Ama geçen hafta, tam da ‘‘Eşler arasındaki mal rejimi’’nin tartışıldığı bir yemeğe katıldım. Işılay Saygın'ın davetlisi olarak. Çünkü bu aralar çok kişi evleniyor, insanın başına gelecekleri önceden bilmesi gerekiyor, değil mi ama? Mesela Elele Dergisi'nin yayın yönetmeni Nuray Yavuzer, Ahmet Tunaman'la bu akşam dünya evine girecek. İyi halt edecek. Ama boşandığı takdirde bilecek mi, başına neler gelecek?
* * *
Şimdi ben derim ki, evlenmeden oturup bir anlaşma imzalamak bence en akıl karı olanı. Ama yine de Adalet Bakanlığı Medeni Kanun Komisyonu tarafından hazırlanarak 17 Şubat 1998 tarihinde kamuoyuna açıklanmış olan tasarının Aile Hukuku Bölümü'nde kadın erkek eşitliğinin büyük çapta sağlandığı görülüyor.

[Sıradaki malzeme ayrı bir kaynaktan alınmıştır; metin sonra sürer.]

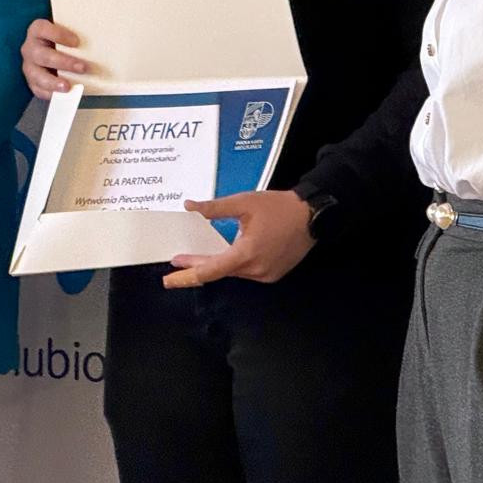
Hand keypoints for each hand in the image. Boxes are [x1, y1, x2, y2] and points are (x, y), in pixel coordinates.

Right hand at [21, 18, 87, 99]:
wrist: (50, 49)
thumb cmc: (61, 40)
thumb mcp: (66, 32)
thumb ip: (77, 34)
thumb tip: (99, 37)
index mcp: (37, 30)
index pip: (43, 29)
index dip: (59, 35)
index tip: (76, 42)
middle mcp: (30, 47)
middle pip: (42, 55)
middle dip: (63, 62)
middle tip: (82, 67)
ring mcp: (29, 65)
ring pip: (37, 75)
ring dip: (54, 82)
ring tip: (68, 87)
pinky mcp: (32, 81)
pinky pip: (38, 89)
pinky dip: (50, 93)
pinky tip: (62, 94)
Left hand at [163, 189, 313, 287]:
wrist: (313, 215)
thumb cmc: (280, 207)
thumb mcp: (244, 203)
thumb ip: (214, 209)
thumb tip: (190, 207)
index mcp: (246, 254)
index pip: (210, 271)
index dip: (187, 276)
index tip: (169, 279)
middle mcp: (255, 270)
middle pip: (219, 271)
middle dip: (197, 268)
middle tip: (177, 264)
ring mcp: (266, 275)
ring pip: (233, 272)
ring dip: (217, 264)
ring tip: (199, 255)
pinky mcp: (273, 274)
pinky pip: (247, 271)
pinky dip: (234, 264)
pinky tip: (227, 253)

O tarihten bu yana ne oldu?
Kadın kuruluşları, barolar ve ilgili kişi ve kurumlar, Kadından Sorumlu Devlet Bakanlığı’na ve Adalet Bakanlığı’na başvurup tasarıyla ilgili görüşlerini bildirdi ve bazı değişiklikler yapıldı.
Tasarı daha da iyi bir hale geldi.
İşte geçen hafta bir öğle yemeğinde her nasılsa benim de dahil edildiğim kadın yazarlara, Evlenmenin Genel Hükümleri'yle Eşler Arasındaki Mal Rejimleri ayrıntılı bir biçimde anlatıldı.
Bizler de sizlere anlatalım diye...
İyi de bugün yer kalmadı!
Ciddi bir yazı yazmaya kalkıştım, elime yüzüme bulaştırdım.Çarşamba da ciddi bir yazı yazsam ve bu konuya devam etsem diyorum...
* * *
HAMİŞ: Bu arada ben Hakkari'deyim. Birazdan Van'a geçeceğiz. Yoksa siz sevgili bakanımızla yenilen bir öğle yemeğinin bana yetineceğimi mi zannettiniz. Hem bugüne kadar hiçbir ‘‘resmi gezi’’ye katılmamıştım. Promosyon gezilerinden sonra müthiş bir değişiklik oluyor. İnsana iyi geliyor, biliyor musunuz.